- _Tasks to carry out_:
1. Answer these questions using the thread about describing legalese.
(a) Who posted the original question, and under which category?
(b) What single adjective did dilettante suggest?
(c) Which word did Beardman offer as "Less positive"?
2. Reproduce the part of the legalese thread that begins at the words "How do lawyers" and stops after "the legal profession.".

- _Page_:

------------------------

Describe 'legalese' in a word.
January 25, 2009 7:39 AM   Subscribe

Describe 'legalese' in a word.

How do lawyers write - in a pithy adjective or two?

They are precise, grammatical, wordy, meticulous; people find their writing a bit boring and tedious to read, but at the same time the exactitude and accuracy of every phrase is clearly a standard of quality in the legal profession.

I need to capture both aspects of this in a couple adjectives for an essay, describing the aspects of 'legalese' that are commonly disdained with a more positive, appreciative connotation. Brainstorm please!
posted by xanthippe to Writing & Language (37 answers total) 1 user marked this as a favorite
 
I think the negative connotation of legalese is that people view it as deliberately confusing. I think that focussing on meticulous and thorough is a good direction to go. Comprehensive? Precise? Thoroughly precise?
posted by billysumday at 7:56 AM on January 25, 2009


Exhaustive?
posted by dilettante at 7:56 AM on January 25, 2009


Explicit?
posted by nosila at 8:05 AM on January 25, 2009


Stringent?

Exacting?

Less positive, but...punctilious?
posted by Beardman at 8:09 AM on January 25, 2009


Exhaustive?

------------------------

- _Material provided_:

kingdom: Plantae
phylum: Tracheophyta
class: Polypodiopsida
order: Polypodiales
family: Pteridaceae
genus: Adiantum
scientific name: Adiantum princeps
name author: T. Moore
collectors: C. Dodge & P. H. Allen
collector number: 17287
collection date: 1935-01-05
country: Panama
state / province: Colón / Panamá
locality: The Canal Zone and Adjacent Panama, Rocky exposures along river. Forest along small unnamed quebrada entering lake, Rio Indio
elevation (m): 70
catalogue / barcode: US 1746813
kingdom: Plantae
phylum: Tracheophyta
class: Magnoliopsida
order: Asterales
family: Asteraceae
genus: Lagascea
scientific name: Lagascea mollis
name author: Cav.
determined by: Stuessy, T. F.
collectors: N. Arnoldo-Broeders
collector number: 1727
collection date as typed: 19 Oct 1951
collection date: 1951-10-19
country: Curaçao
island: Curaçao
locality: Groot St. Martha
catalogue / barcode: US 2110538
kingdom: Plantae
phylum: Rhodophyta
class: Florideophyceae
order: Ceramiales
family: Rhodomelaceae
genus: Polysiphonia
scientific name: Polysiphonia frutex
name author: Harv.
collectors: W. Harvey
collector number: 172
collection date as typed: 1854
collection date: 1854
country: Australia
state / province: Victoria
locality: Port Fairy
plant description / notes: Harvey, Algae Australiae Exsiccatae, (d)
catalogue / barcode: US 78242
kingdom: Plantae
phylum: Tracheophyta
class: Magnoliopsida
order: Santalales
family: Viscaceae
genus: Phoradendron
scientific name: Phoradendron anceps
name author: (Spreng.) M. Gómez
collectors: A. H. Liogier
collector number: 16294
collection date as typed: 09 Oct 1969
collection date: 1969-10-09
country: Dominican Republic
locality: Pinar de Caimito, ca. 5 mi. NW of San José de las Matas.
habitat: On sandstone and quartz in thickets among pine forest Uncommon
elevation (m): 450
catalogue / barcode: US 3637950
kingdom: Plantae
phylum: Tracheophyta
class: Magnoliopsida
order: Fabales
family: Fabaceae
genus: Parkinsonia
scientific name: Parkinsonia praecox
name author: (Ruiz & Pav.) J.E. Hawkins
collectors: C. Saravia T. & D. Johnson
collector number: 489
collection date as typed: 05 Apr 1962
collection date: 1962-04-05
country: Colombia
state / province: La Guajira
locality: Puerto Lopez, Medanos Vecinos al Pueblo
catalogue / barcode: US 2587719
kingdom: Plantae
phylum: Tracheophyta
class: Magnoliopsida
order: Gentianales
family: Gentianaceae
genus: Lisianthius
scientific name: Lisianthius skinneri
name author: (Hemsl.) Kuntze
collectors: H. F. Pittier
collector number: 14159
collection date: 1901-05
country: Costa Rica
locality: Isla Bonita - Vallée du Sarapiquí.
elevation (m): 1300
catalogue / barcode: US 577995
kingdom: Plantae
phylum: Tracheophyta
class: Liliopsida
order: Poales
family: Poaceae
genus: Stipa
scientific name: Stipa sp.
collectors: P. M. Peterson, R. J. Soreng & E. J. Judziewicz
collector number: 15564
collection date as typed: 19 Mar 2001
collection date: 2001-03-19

------------------------

- _Answers for the tasks_:
1.
(a) xanthippe posted it under Writing & Language.
(b) Exhaustive.
(c) Punctilious.

2.
How do lawyers write - in a pithy adjective or two?

They are precise, grammatical, wordy, meticulous; people find their writing a bit boring and tedious to read, but at the same time the exactitude and accuracy of every phrase is clearly a standard of quality in the legal profession.